I have the following mapping in my ElasticSearch index (simplified as the other fields are irrelevant:
{
"test": {
"mappings": {
"properties": {
"name": {
"type": "keyword"
},
"entities": {
"type": "nested",
"properties": {
"text_property": {
"type": "text"
},
"float_property": {
"type": "float"
}
}
}
}
}
}
}
The data looks like this (again simplified):
[
{
"name": "a",
"entities": [
{
"text_property": "foo",
"float_property": 0.2
},
{
"text_property": "bar",
"float_property": 0.4
},
{
"text_property": "baz",
"float_property": 0.6
}
]
},
{
"name": "b",
"entities": [
{
"text_property": "foo",
"float_property": 0.9
}
]
},
{
"name": "c",
"entities": [
{
"text_property": "foo",
"float_property": 0.2
},
{
"text_property": "bar",
"float_property": 0.9
}
]
}
]
I'm trying perform a bucket aggregation on the maximum value of float_property
for each document.
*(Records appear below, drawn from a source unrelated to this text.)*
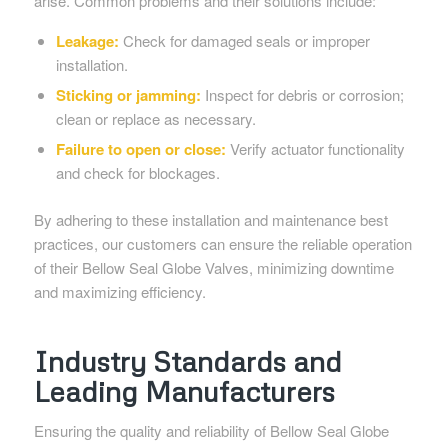
arise. Common problems and their solutions include:
Leakage:
Check for damaged seals or improper
installation.
Sticking or jamming:
Inspect for debris or corrosion;
clean or replace as necessary.
Failure to open or close:
Verify actuator functionality
and check for blockages.
By adhering to these installation and maintenance best
practices, our customers can ensure the reliable operation
of their Bellow Seal Globe Valves, minimizing downtime
and maximizing efficiency.
Industry Standards and
Leading Manufacturers
Ensuring the quality and reliability of Bellow Seal Globe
So for the example above, the following would be the desired response:
...
{
"buckets": [
{
"key": "0.9",
"doc_count": 2
},
{
"key": "0.6",
"doc_count": 1
}
]
}
as doc a
's highest nested value for float_property
is 0.6, b
's is 0.9 and c
's is 0.9.
I've tried using a mixture of nested
and aggs
, along with runtime_mappings
, but I'm not sure in which order to use these, or if this is even possible.
I've managed to figure this out in the end.
The two things I hadn't realised were:
script
instead of a field
key to bucket aggregations.nested
queries, you can access nested values directly using params._source
.The combination of these two things allowed me to write the correct query:
{
"size": 0,
"aggs": {
"max.float_property": {
"terms": {
"script": "double max = 0; for (item in params._source.entities) { if (item.float_property > max) { max = item.float_property; }} return max;"
}
}
}
}
Response:
{
...
"aggregations": {
"max.float_property": {
"doc_count_error_upper_bound": 0,
"sum_other_doc_count": 0,
"buckets": [
{
"key": "0.9",
"doc_count": 2
},
{
"key": "0.6",
"doc_count": 1
}
]
}
}
}
I'm confused though, because I thought the correct way to access nested
fields was by using the nested
query type. Unfortunately there's very little documentation for this, so I'm still unsure if this is the intended/correct way to aggregate on scripted nested fields.